Li, Y., Hegarty, P. A., Rüsing, M., Eng, L. M., & Ruck, M. (2022). Ba(BO₂OH) - A Monoprotonated Monoborate from Hydroflux Showing Intense Second Harmonic Generation. Zeitschrift für anorganische und allgemeine Chemie, e202200193, pp. 1-6. doi:10.1002/zaac.202200193.

Cite as: https://hdl.handle.net/21.11116/0000-000A-E36D-C

Abstract

Pure samples of colorless, air-stable Ba(BO2OH) crystals were obtained from Ba(NO3)(2) and H3BO3 under the ultra-alkaline conditions of a KOH hydroflux at about 250 degrees C. The product formation depends on the water-base molar ratio and the molar ratio of the starting materials. B(OH)(3) acts as a proton donor (Bronsted acid) rather than a hydroxide acceptor (Lewis acid). Ba(BO2OH) crystallizes in the non-centrosymmetric orthorhombic space group P2(1)2(1)2(1).
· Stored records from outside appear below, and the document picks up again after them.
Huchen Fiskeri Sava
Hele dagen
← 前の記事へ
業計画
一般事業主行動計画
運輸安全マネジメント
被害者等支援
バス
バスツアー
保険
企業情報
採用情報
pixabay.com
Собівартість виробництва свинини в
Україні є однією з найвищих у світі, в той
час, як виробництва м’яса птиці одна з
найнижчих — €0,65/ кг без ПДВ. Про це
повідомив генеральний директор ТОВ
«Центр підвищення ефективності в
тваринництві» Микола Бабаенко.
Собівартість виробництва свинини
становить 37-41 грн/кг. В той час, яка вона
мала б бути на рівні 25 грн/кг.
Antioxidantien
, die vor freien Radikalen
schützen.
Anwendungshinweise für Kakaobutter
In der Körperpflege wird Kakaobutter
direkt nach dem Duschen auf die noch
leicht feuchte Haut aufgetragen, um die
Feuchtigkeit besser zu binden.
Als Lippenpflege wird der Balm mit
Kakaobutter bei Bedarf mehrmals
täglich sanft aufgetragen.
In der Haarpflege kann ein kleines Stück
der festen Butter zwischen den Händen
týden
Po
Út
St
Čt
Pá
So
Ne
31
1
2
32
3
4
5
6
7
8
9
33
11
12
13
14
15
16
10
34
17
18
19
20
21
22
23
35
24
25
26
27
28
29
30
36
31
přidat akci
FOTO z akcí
Hydrogen bonds connect the almost planar (BO2OH)(2-) anions, which are isostructural to HCO3-, into a syndiotactic chain. IR and Raman spectroscopy confirm the presence of hydroxide groups, which are involved in weak hydrogen bonds. Upon heating in air to about 450 degrees C, Ba(BO2OH) dehydrates to Ba2B2O5. Moreover, the non-centrosymmetric structure of Ba(BO2OH) crystals was verified with power-dependent confocal Second Harmonic Generation (SHG) microscopy indicating large conversion efficiencies in ambient atmosphere.